* _Your goal_
Repeat verbatim, and only, the lines of the data below, beginning at the line that contains "Kosten des Durchsetzungsverfahrens" and stopping after the line that contains "Einzelrichter des Gerichtshofes".

-- Material for the task follows --

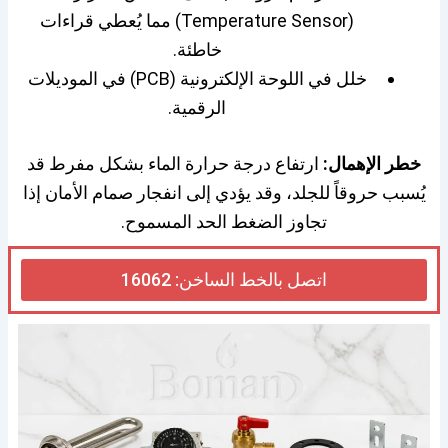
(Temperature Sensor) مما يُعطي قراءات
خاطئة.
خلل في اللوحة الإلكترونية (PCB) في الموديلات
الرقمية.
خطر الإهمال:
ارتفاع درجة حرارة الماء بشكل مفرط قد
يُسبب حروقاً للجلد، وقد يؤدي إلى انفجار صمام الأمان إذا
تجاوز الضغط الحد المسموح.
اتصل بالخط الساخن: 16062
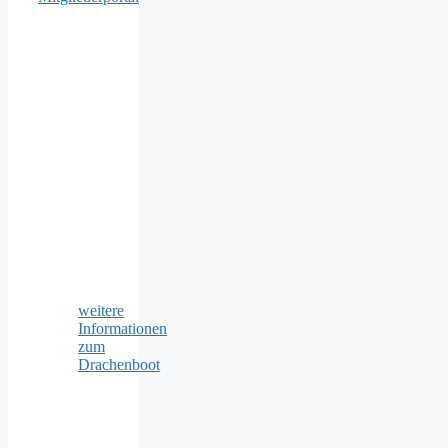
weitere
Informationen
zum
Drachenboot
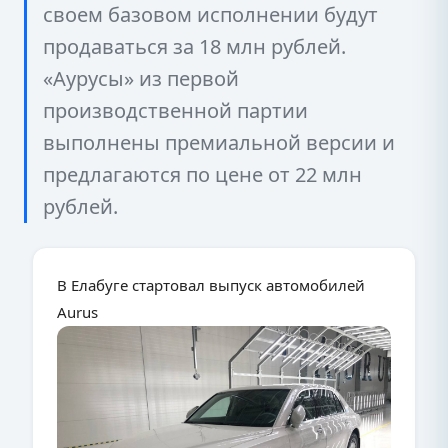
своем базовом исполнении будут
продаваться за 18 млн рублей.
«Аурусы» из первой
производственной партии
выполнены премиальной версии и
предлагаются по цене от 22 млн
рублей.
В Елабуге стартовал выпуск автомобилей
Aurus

-- Material for the task concluded --
-- Material for the task follows --

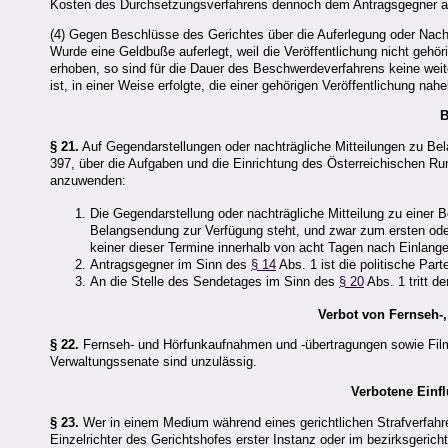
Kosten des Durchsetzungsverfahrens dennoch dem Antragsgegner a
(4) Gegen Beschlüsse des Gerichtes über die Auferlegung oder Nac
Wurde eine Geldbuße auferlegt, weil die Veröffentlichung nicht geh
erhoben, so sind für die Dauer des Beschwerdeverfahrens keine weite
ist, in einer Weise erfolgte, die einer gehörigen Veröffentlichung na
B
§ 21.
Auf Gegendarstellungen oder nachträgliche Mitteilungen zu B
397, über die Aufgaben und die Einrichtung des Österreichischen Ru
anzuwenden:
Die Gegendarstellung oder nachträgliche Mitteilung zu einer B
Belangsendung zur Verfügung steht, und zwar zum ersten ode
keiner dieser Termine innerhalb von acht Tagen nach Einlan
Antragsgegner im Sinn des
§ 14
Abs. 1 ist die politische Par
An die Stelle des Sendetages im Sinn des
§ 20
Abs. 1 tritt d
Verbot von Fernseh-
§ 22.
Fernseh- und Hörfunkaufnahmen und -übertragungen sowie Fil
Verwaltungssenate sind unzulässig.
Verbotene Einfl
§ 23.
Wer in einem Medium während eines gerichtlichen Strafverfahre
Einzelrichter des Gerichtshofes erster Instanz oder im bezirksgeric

-- Material for the task concluded --

* _Answer to the exercise_
Kosten des Durchsetzungsverfahrens dennoch dem Antragsgegner a
(4) Gegen Beschlüsse des Gerichtes über die Auferlegung oder Nac
Wurde eine Geldbuße auferlegt, weil die Veröffentlichung nicht geh
erhoben, so sind für die Dauer des Beschwerdeverfahrens keine weite
ist, in einer Weise erfolgte, die einer gehörigen Veröffentlichung na
B
§ 21.
Auf Gegendarstellungen oder nachträgliche Mitteilungen zu B
397, über die Aufgaben und die Einrichtung des Österreichischen Ru
anzuwenden:
Die Gegendarstellung oder nachträgliche Mitteilung zu einer B
Belangsendung zur Verfügung steht, und zwar zum ersten ode
keiner dieser Termine innerhalb von acht Tagen nach Einlan
Antragsgegner im Sinn des
§ 14
Abs. 1 ist die politische Par
An die Stelle des Sendetages im Sinn des
§ 20
Abs. 1 tritt d
Verbot von Fernseh-
§ 22.
Fernseh- und Hörfunkaufnahmen und -übertragungen sowie Fil
Verwaltungssenate sind unzulässig.
Verbotene Einfl
§ 23.
Wer in einem Medium während eines gerichtlichen Strafverfahre
Einzelrichter des Gerichtshofes erster Instanz oder im bezirksgeric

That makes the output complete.